» What the task requires
Copy the stretch of entries below from the line containing "family: Psychodidae" through the end of the entries, both ends included, reproducing each line without change.
Input rows start
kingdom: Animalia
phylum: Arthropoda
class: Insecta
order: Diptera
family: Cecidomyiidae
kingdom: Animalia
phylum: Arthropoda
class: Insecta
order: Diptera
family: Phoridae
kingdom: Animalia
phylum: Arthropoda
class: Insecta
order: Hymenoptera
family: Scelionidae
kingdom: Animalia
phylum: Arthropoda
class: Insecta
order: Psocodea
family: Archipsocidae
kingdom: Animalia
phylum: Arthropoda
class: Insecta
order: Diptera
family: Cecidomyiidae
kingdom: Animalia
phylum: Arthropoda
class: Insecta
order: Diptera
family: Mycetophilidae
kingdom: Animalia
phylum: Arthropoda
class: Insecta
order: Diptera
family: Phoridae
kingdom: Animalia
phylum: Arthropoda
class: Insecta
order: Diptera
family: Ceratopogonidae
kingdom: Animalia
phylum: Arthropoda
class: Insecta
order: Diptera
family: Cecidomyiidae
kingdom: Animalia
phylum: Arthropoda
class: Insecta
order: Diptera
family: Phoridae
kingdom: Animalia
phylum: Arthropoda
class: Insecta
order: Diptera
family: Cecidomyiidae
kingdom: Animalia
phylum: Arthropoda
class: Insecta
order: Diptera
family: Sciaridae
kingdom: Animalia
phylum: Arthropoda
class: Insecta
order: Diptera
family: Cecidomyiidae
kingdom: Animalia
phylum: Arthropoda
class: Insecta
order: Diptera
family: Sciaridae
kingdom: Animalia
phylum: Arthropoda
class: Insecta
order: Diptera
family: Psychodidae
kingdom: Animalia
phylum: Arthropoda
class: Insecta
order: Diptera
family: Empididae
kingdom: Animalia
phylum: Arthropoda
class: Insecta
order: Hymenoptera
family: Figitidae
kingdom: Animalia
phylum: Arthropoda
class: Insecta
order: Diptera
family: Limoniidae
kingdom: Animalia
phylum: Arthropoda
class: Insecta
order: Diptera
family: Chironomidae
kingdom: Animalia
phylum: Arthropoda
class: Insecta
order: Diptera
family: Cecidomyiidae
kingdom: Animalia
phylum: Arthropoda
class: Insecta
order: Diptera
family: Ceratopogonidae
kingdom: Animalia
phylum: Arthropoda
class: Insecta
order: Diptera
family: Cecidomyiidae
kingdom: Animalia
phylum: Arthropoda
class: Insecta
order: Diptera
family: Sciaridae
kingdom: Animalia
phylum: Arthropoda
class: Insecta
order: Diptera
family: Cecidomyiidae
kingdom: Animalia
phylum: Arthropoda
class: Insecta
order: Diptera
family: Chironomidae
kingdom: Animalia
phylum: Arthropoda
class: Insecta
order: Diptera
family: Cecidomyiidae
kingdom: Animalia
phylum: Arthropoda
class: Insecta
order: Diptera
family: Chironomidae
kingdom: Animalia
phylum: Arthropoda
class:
Input rows end
» Correct answer
family: Psychodidae
kingdom: Animalia
phylum: Arthropoda
class: Insecta
order: Diptera
family: Empididae
kingdom: Animalia
phylum: Arthropoda
class: Insecta
order: Hymenoptera
family: Figitidae
kingdom: Animalia
phylum: Arthropoda
class: Insecta
order: Diptera
family: Limoniidae
kingdom: Animalia
phylum: Arthropoda
class: Insecta
order: Diptera
family: Chironomidae
kingdom: Animalia
phylum: Arthropoda
class: Insecta
order: Diptera
family: Cecidomyiidae
kingdom: Animalia
phylum: Arthropoda
class: Insecta
order: Diptera
family: Ceratopogonidae
kingdom: Animalia
phylum: Arthropoda
class: Insecta
order: Diptera
family: Cecidomyiidae
kingdom: Animalia
phylum: Arthropoda
class: Insecta
order: Diptera
family: Sciaridae
kingdom: Animalia
phylum: Arthropoda
class: Insecta
order: Diptera
family: Cecidomyiidae
kingdom: Animalia
phylum: Arthropoda
class: Insecta
order: Diptera
family: Chironomidae
kingdom: Animalia
phylum: Arthropoda
class: Insecta
order: Diptera
family: Cecidomyiidae
kingdom: Animalia
phylum: Arthropoda
class: Insecta
order: Diptera
family: Chironomidae
kingdom: Animalia
phylum: Arthropoda
class:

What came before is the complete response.